# REQUIREMENTS
The listing below is to be output in its exact form.

(Entries taken from a collection)
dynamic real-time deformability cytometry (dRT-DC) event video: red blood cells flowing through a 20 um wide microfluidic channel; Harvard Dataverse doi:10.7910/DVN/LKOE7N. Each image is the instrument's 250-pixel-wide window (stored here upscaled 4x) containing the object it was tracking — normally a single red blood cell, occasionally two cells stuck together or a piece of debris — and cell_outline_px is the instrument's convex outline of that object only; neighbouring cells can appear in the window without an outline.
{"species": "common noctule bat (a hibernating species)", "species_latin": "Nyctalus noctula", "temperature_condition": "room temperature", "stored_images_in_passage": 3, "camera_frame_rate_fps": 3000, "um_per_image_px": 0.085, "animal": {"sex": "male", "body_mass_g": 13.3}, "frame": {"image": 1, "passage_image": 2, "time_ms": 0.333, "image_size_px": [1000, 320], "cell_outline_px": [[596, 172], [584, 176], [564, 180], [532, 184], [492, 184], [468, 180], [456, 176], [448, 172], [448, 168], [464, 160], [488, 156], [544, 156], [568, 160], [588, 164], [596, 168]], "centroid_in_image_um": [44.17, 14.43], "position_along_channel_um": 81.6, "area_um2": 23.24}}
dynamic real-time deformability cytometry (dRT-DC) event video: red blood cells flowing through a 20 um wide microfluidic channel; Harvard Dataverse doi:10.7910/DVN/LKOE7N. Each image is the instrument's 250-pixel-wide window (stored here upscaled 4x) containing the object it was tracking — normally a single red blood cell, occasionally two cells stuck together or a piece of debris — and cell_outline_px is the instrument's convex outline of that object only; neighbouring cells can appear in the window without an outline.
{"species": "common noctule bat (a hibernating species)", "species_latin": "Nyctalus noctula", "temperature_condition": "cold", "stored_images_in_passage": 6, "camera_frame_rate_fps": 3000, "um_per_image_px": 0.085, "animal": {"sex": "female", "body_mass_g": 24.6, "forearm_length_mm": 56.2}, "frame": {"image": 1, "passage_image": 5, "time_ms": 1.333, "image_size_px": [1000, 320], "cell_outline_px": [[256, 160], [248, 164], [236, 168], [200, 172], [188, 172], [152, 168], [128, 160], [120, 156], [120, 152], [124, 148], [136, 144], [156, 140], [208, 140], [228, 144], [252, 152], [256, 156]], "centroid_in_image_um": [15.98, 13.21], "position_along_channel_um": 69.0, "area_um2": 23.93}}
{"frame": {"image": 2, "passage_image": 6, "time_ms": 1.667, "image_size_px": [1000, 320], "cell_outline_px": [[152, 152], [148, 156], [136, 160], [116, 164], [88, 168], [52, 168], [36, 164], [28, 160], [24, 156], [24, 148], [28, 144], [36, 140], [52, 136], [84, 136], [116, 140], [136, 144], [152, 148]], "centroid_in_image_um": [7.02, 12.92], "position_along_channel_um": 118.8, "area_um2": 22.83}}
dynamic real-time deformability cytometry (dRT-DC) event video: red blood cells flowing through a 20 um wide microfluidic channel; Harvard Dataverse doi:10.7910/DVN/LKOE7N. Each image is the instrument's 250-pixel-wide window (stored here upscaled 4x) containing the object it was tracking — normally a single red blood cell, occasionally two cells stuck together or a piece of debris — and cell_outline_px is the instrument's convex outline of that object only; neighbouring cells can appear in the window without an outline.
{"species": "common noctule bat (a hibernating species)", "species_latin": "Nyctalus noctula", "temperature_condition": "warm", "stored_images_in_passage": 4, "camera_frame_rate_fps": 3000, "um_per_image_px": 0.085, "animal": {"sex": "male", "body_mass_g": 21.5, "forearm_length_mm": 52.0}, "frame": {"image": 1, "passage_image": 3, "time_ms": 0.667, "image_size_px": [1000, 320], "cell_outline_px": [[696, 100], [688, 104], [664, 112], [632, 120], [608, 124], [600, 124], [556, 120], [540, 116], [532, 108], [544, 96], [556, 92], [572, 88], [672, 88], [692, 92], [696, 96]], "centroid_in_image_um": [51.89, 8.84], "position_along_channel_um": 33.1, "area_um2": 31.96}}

# EXERCISE OUTPUT
dynamic real-time deformability cytometry (dRT-DC) event video: red blood cells flowing through a 20 um wide microfluidic channel; Harvard Dataverse doi:10.7910/DVN/LKOE7N. Each image is the instrument's 250-pixel-wide window (stored here upscaled 4x) containing the object it was tracking — normally a single red blood cell, occasionally two cells stuck together or a piece of debris — and cell_outline_px is the instrument's convex outline of that object only; neighbouring cells can appear in the window without an outline.
{"species": "common noctule bat (a hibernating species)", "species_latin": "Nyctalus noctula", "temperature_condition": "room temperature", "stored_images_in_passage": 3, "camera_frame_rate_fps": 3000, "um_per_image_px": 0.085, "animal": {"sex": "male", "body_mass_g": 13.3}, "frame": {"image": 1, "passage_image": 2, "time_ms": 0.333, "image_size_px": [1000, 320], "cell_outline_px": [[596, 172], [584, 176], [564, 180], [532, 184], [492, 184], [468, 180], [456, 176], [448, 172], [448, 168], [464, 160], [488, 156], [544, 156], [568, 160], [588, 164], [596, 168]], "centroid_in_image_um": [44.17, 14.43], "position_along_channel_um": 81.6, "area_um2": 23.24}}
dynamic real-time deformability cytometry (dRT-DC) event video: red blood cells flowing through a 20 um wide microfluidic channel; Harvard Dataverse doi:10.7910/DVN/LKOE7N. Each image is the instrument's 250-pixel-wide window (stored here upscaled 4x) containing the object it was tracking — normally a single red blood cell, occasionally two cells stuck together or a piece of debris — and cell_outline_px is the instrument's convex outline of that object only; neighbouring cells can appear in the window without an outline.
{"species": "common noctule bat (a hibernating species)", "species_latin": "Nyctalus noctula", "temperature_condition": "cold", "stored_images_in_passage": 6, "camera_frame_rate_fps": 3000, "um_per_image_px": 0.085, "animal": {"sex": "female", "body_mass_g": 24.6, "forearm_length_mm": 56.2}, "frame": {"image": 1, "passage_image": 5, "time_ms": 1.333, "image_size_px": [1000, 320], "cell_outline_px": [[256, 160], [248, 164], [236, 168], [200, 172], [188, 172], [152, 168], [128, 160], [120, 156], [120, 152], [124, 148], [136, 144], [156, 140], [208, 140], [228, 144], [252, 152], [256, 156]], "centroid_in_image_um": [15.98, 13.21], "position_along_channel_um": 69.0, "area_um2": 23.93}}
{"frame": {"image": 2, "passage_image": 6, "time_ms": 1.667, "image_size_px": [1000, 320], "cell_outline_px": [[152, 152], [148, 156], [136, 160], [116, 164], [88, 168], [52, 168], [36, 164], [28, 160], [24, 156], [24, 148], [28, 144], [36, 140], [52, 136], [84, 136], [116, 140], [136, 144], [152, 148]], "centroid_in_image_um": [7.02, 12.92], "position_along_channel_um": 118.8, "area_um2": 22.83}}
dynamic real-time deformability cytometry (dRT-DC) event video: red blood cells flowing through a 20 um wide microfluidic channel; Harvard Dataverse doi:10.7910/DVN/LKOE7N. Each image is the instrument's 250-pixel-wide window (stored here upscaled 4x) containing the object it was tracking — normally a single red blood cell, occasionally two cells stuck together or a piece of debris — and cell_outline_px is the instrument's convex outline of that object only; neighbouring cells can appear in the window without an outline.
{"species": "common noctule bat (a hibernating species)", "species_latin": "Nyctalus noctula", "temperature_condition": "warm", "stored_images_in_passage": 4, "camera_frame_rate_fps": 3000, "um_per_image_px": 0.085, "animal": {"sex": "male", "body_mass_g": 21.5, "forearm_length_mm": 52.0}, "frame": {"image": 1, "passage_image": 3, "time_ms": 0.667, "image_size_px": [1000, 320], "cell_outline_px": [[696, 100], [688, 104], [664, 112], [632, 120], [608, 124], [600, 124], [556, 120], [540, 116], [532, 108], [544, 96], [556, 92], [572, 88], [672, 88], [692, 92], [696, 96]], "centroid_in_image_um": [51.89, 8.84], "position_along_channel_um": 33.1, "area_um2": 31.96}}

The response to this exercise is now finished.